Depends on the situation and years of trucks being talked about. Most modern trucks get fantastic mileage compared to their older counterparts. For example my 1990 F250 5.8 averages about 13 with careful driving. The 1990 7.3 crew cab got 19 consistent with it breaking over 20 on many highway trips. In my scenario the diesel option is MUCH cheaper to run despite the extra cost differences. Now with modern trucks getting 18-20 in a gasser is about the same as their diesel counterparts so it really only makes sense to go diesel if extensive towing is going to be a factor. If I ever win the lotto I'll probably spend the coin and actually get a modern truck
Most modern gasoline trucks (1/2 tons and midsize) are lucky to get 17-18 mpg combined. I know that certain engines (ecoboost) are rated higher than that, but go look at the real world results: most of the owners are getting far lower than the EPA ratings in real-world conditions.

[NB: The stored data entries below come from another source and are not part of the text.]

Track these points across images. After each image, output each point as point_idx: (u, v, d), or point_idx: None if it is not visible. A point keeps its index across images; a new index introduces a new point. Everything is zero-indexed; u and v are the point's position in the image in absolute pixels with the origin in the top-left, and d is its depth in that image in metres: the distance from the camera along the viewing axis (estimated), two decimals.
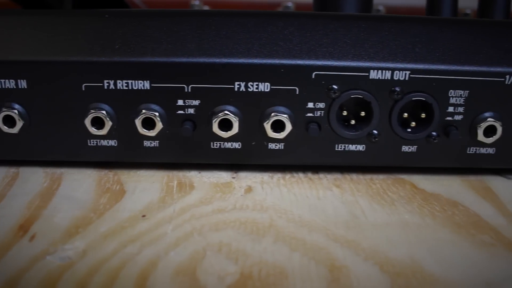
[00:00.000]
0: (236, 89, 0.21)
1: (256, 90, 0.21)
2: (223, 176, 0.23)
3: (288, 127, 0.21)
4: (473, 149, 0.23)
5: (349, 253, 0.18)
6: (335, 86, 0.21)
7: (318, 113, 0.22)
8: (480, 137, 0.22)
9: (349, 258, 0.18)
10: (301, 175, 0.23)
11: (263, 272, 0.17)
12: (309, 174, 0.23)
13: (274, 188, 0.22)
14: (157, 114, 0.21)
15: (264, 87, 0.21)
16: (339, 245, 0.18)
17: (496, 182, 0.24)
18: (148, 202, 0.21)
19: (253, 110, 0.21)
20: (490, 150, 0.23)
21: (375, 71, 0.21)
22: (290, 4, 0.37)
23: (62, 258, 0.17)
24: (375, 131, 0.22)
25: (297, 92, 0.21)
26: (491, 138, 0.22)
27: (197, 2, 0.36)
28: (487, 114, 0.22)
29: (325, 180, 0.23)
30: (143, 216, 0.20)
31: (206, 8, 0.38)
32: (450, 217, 0.20)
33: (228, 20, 0.22)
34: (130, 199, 0.21)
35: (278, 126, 0.21)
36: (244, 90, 0.21)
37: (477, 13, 0.29)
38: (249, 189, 0.22)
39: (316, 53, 0.21)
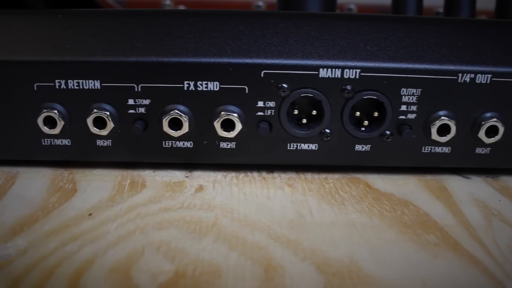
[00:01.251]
0: (185, 88, 0.21)
1: (206, 89, 0.21)
2: (177, 175, 0.23)
3: (238, 126, 0.21)
4: (428, 148, 0.23)
5: (288, 253, 0.18)
6: (284, 85, 0.21)
7: (269, 112, 0.21)
8: (434, 136, 0.22)
9: (287, 257, 0.17)
10: (255, 174, 0.23)
11: (198, 270, 0.17)
12: (264, 174, 0.23)
13: (226, 187, 0.22)
14: (108, 113, 0.21)
15: (213, 86, 0.21)
16: (279, 245, 0.18)
17: (453, 182, 0.23)
18: (97, 200, 0.21)
19: (203, 109, 0.21)
20: (446, 149, 0.23)
21: (325, 69, 0.21)
22: (260, 3, 0.37)
23: (2, 256, 0.17)
24: (327, 130, 0.22)
25: (247, 91, 0.21)
26: (445, 137, 0.22)
27: (168, 2, 0.36)
28: (441, 113, 0.22)
29: (279, 180, 0.23)
30: (90, 214, 0.20)
31: (181, 7, 0.38)
32: (398, 217, 0.20)
33: (179, 19, 0.22)
34: (80, 198, 0.21)
35: (228, 125, 0.22)
36: (193, 89, 0.21)
37: (444, 12, 0.28)
38: (200, 188, 0.22)
39: (265, 51, 0.21)
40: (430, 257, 0.18)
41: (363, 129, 0.22)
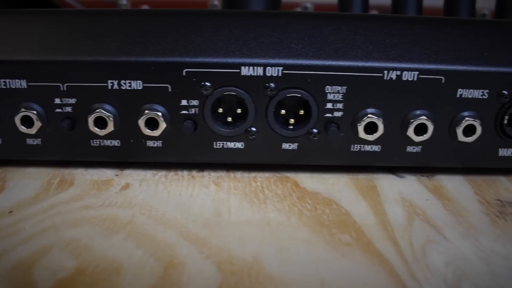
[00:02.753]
0: (109, 87, 0.21)
1: (129, 88, 0.21)
2: (107, 173, 0.23)
3: (162, 125, 0.21)
4: (357, 146, 0.22)
5: (194, 251, 0.18)
6: (207, 83, 0.21)
7: (193, 111, 0.21)
8: (362, 134, 0.22)
9: (191, 255, 0.17)
10: (185, 173, 0.23)
11: (99, 267, 0.17)
12: (194, 172, 0.23)
13: (152, 185, 0.22)
14: (35, 112, 0.21)
15: (137, 85, 0.21)
16: (187, 243, 0.18)
17: (385, 181, 0.23)
18: (22, 198, 0.21)
19: (128, 108, 0.21)
20: (376, 148, 0.22)
21: (246, 67, 0.21)
22: (216, 2, 0.37)
23: None
24: (253, 129, 0.22)
25: (170, 90, 0.21)
26: (373, 135, 0.22)
27: (124, 2, 0.36)
28: (368, 111, 0.21)
29: (207, 178, 0.23)
30: (10, 212, 0.20)
31: (145, 7, 0.38)
32: (317, 216, 0.20)
33: (103, 19, 0.22)
34: (6, 196, 0.21)
35: (154, 123, 0.22)
36: (117, 88, 0.21)
37: (391, 10, 0.28)
38: (126, 186, 0.22)
39: (187, 50, 0.21)
40: (338, 256, 0.18)
41: (289, 127, 0.22)
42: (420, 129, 0.22)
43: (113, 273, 0.16)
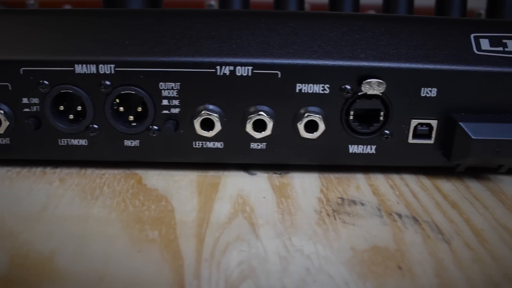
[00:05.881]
0: None
1: None
2: None
3: (5, 122, 0.22)
4: (198, 143, 0.22)
5: None
6: (45, 82, 0.21)
7: (34, 108, 0.22)
8: (199, 131, 0.21)
9: None
10: (39, 169, 0.24)
11: None
12: (48, 169, 0.24)
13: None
14: None
15: None
16: None
17: (232, 178, 0.23)
18: None
19: None
20: (218, 144, 0.22)
21: (80, 65, 0.21)
22: None
23: None
24: (94, 126, 0.22)
25: (10, 88, 0.22)
26: (210, 132, 0.21)
27: (31, 2, 0.37)
28: (204, 107, 0.21)
29: (56, 175, 0.23)
30: None
31: (67, 7, 0.39)
32: (139, 212, 0.20)
33: None
34: None
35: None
36: None
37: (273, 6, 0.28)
38: None
39: (24, 49, 0.21)
40: (133, 253, 0.18)
41: (133, 124, 0.22)
42: (262, 125, 0.21)
43: None
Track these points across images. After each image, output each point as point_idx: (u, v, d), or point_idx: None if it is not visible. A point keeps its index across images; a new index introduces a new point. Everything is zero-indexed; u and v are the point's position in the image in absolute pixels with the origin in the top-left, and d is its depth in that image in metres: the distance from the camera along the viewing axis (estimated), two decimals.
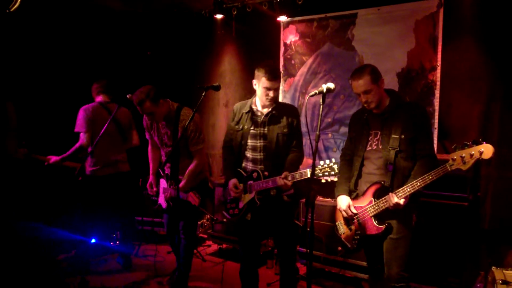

The Ram ecodiesel can easily squeeze out low 20's and the 2.8l Duramax can get into the mid to high 20's for combined driving. There is a significant efficiency discrepancy between the 2 engine types. The tradeoff is that diesels cost more to maintain and run.
Gasoline engines have become somewhat more efficient, but the OEM’s have also been using lots of little tricks to enhance efficiency (front air dam’s, higher gearing, cylinder de-activation). When these trucks get used for offroading or overlanding, a lot of those tricks (and their efficiency gains) fall by the wayside.